Sharp boxes fill in editorial meetings at all media houses. They must always fit the content of the article – ie. be ‘comprehensive’ – if the article is not to be dismissed as ‘clickbait’ (typically used for headlines that entice clicks by hiding what the article is about, or signaling sensation without it being real).

What does click and article life mean to you?

When you get a media coverage, you should activate it on social media . That way, you can give the article a longer life cycle, while of course you can share your progress with your network. In addition, popular articles are typically allowed to stay on the front page for longer periods of time.

If the journalist experiences that the story of your company is doing well on the site, he or she will typically also be more likely to write about you again.

When pitching to a journalist, have a well-thought-out, sharp and catchy box ready – approx. 5-10 words that quickly show that your story is good. Your chances are better if the journalist can see your story for himself with a good column that will do well on the site.

That is not to say that you can sell anything with skewed (but comprehensive) puns. Use the box to give your good story better chances of being read in the inbox.

5. Google: The back of the new media reality

Negative media coverage typically gets more clicks.

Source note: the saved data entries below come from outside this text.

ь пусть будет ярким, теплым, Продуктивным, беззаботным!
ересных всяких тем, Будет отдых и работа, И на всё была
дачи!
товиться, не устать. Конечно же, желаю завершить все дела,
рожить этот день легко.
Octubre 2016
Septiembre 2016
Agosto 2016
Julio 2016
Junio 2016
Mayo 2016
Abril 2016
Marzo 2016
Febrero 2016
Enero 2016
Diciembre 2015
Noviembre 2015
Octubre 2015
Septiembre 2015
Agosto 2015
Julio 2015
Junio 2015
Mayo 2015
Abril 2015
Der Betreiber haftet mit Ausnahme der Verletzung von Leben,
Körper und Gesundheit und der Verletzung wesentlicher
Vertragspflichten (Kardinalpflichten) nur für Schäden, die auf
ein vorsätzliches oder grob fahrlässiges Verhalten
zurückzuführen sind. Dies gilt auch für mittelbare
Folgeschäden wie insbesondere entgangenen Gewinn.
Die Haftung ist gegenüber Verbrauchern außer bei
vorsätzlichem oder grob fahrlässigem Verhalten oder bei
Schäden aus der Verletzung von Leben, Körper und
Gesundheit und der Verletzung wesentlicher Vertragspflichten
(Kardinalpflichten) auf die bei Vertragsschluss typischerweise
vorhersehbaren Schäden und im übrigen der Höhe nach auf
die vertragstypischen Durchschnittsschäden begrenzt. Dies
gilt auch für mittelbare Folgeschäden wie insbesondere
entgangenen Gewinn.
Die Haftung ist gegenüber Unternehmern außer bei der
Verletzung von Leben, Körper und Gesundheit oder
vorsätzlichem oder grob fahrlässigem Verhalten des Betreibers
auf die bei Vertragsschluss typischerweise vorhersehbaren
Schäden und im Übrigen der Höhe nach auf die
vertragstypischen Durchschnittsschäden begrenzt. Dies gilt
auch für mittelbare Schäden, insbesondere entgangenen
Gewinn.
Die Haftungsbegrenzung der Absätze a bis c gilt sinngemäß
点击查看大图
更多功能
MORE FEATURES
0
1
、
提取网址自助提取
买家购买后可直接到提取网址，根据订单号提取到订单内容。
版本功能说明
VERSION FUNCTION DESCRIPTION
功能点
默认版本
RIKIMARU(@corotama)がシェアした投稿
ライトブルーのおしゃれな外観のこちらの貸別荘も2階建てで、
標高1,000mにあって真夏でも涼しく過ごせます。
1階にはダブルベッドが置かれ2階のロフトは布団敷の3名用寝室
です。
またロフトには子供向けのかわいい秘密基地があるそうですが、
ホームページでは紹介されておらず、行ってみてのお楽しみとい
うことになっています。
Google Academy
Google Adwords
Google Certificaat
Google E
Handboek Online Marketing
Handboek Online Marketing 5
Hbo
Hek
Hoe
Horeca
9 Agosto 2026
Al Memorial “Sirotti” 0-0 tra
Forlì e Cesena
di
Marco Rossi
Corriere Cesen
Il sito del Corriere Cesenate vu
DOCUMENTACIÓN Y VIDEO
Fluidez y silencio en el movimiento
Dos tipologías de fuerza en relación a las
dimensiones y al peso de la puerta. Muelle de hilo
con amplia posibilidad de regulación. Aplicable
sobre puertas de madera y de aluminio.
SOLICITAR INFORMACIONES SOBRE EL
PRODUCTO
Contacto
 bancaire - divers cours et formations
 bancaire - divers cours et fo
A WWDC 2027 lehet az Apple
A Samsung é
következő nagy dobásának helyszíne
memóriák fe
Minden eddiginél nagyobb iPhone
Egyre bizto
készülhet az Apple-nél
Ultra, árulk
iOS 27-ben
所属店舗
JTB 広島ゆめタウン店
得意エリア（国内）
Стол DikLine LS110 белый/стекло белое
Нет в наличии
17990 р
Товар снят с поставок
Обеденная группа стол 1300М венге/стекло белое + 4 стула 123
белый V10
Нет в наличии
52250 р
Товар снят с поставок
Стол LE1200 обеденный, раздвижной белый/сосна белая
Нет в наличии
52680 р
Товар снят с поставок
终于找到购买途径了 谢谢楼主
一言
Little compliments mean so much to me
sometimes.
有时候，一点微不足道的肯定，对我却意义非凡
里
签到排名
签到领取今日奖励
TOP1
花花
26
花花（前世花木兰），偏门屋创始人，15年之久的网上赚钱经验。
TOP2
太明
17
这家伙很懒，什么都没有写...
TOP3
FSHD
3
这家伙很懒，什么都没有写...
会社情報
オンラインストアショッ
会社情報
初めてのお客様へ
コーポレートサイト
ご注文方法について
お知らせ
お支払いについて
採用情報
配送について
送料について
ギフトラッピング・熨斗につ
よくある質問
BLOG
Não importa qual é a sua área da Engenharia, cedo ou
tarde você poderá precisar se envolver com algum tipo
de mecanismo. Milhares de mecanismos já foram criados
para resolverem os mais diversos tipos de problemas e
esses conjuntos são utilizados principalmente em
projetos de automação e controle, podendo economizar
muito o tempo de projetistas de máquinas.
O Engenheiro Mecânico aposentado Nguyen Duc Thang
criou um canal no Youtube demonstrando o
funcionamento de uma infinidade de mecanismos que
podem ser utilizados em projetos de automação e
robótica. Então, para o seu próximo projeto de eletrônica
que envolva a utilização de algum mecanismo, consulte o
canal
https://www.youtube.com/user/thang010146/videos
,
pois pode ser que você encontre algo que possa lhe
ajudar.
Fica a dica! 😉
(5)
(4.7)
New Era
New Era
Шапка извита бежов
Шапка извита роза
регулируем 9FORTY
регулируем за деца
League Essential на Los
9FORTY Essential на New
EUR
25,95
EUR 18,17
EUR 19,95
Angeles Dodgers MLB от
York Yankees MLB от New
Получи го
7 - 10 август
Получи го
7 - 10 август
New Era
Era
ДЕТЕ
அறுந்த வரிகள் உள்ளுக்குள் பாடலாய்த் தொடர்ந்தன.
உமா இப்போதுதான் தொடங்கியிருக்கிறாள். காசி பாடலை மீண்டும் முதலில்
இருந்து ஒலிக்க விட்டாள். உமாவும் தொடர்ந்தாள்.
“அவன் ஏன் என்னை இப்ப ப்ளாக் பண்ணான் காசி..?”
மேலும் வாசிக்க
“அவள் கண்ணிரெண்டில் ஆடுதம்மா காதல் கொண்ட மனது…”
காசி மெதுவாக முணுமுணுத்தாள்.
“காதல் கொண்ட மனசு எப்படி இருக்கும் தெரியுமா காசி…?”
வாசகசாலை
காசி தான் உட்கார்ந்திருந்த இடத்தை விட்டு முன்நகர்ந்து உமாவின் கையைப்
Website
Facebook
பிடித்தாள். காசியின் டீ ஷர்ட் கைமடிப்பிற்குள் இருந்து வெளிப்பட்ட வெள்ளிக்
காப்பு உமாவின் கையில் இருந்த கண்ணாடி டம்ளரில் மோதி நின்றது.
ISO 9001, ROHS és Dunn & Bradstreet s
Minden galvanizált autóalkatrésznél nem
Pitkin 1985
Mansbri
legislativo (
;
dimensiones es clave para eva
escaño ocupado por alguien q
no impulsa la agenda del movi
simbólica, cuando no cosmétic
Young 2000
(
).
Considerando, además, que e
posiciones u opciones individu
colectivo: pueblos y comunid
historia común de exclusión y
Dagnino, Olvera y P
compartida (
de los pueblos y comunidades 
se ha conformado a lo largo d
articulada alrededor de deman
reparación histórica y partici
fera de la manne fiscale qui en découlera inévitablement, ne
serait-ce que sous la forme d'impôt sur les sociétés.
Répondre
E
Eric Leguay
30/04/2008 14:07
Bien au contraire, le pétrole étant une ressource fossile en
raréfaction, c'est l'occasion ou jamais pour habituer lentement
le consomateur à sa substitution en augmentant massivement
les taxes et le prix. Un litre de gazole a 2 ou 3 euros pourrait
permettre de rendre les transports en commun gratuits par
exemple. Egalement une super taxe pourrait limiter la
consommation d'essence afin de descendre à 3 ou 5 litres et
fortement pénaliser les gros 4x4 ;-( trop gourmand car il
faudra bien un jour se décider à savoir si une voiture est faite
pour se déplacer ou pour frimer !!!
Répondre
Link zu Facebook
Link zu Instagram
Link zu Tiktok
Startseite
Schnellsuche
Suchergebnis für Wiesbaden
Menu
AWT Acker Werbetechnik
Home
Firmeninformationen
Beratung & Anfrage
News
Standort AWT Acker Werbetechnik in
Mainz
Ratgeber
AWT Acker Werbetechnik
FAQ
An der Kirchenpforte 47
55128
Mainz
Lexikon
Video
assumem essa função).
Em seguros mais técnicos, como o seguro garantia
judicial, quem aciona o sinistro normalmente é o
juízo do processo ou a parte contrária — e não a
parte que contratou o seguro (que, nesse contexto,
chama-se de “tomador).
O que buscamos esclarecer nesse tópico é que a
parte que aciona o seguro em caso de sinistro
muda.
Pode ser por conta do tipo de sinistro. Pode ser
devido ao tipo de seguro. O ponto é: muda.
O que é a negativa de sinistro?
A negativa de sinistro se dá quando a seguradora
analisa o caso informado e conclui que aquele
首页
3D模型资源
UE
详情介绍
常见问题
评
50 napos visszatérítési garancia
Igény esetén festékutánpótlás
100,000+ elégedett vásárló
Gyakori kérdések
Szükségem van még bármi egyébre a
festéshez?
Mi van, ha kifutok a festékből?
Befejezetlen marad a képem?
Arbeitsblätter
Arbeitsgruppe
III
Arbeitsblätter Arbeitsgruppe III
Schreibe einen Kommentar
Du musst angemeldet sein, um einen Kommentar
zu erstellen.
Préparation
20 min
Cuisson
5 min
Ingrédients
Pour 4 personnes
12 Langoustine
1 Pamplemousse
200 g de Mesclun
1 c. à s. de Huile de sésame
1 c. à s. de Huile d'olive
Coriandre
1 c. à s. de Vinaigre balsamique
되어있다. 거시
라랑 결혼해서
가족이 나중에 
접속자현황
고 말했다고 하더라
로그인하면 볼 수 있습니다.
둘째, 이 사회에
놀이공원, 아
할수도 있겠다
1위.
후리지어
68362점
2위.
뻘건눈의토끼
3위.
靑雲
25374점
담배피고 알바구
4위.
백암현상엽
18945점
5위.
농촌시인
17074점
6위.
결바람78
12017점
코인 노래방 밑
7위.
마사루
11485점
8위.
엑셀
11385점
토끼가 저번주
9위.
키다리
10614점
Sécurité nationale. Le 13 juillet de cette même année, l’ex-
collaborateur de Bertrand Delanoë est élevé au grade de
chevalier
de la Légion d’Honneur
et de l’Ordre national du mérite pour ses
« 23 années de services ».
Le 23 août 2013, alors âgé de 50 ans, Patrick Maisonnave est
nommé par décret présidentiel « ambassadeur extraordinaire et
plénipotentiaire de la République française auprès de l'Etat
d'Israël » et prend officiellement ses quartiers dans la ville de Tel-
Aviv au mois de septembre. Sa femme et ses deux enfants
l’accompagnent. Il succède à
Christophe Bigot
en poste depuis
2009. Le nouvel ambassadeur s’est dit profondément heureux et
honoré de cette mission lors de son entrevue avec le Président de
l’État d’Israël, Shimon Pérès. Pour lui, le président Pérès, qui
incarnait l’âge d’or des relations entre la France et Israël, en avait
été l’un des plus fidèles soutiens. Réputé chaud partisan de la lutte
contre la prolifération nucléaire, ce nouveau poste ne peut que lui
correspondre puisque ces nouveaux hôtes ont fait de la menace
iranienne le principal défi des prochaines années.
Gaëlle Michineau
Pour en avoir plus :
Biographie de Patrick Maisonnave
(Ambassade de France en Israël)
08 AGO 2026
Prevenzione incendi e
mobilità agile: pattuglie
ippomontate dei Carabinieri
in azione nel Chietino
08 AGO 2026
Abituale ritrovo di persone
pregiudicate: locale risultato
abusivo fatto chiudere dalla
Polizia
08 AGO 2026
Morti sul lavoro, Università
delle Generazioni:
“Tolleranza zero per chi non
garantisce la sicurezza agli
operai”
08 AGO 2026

And due to the long life cycle of online articles, a mention can haunt you for a long time after publication, should you be unlucky enough to get one.

Therefore, be careful not to trumpet the company’s difficult periods with large arm movements – even after the crisis is over.

Instead, divert your thinking to good things in life, such as being interviewed about a business crisis. Even if the mistake has not happened in your company.

‘We were close to bankruptcy, but got upstairs again’, can quickly end up as ‘Close to bankruptcy’. And you do not bother to have it as a search result on Google. Sanity will give the journalist fewer gold nuggets for scandal-clickbait.

In addition, you run the risk of a negative publicity ending up at the top of your business’s Google rankings – and staying put because the article remains on the media site.

A bankruptcy column can therefore be the first thing that potential investors, business partners or customers see when they google your business if you are not careful.

What can you do yourself?

If your success story ended with a “bankruptcy text” at the top of Google due to a sharp-edged box, you can try to enter into a dialogue with the journalist. The media will probably not tear down your article, but maybe you can negotiate placement, paywall or a new column – if the error has occurred with the journalist.

You can also work on getting more, and positive, media reviews through regular PR – or advertorials, which you can pay for get a long life on the media and thereby more clicks.

Want to explore your media coverage options? write to field or Jacob for sparring about PR.

Online niche media under major Danish media houses

Payment niche media at the larger Danish media houses:


Watch media under JP:

The stock exchange

the policy

Published by Politiken Nicher A / S.

The engineer

The engineer is not owned by JP-Politiken like the other three main media above, but by IDA, the trade union for engineers.

The engineer PRO contains the following niche media:

More PR & communication advice

8 tips that attract the best employees

SoMe Guide: Getting Extra Value Out of Press Releases

Media players: How do you activate them?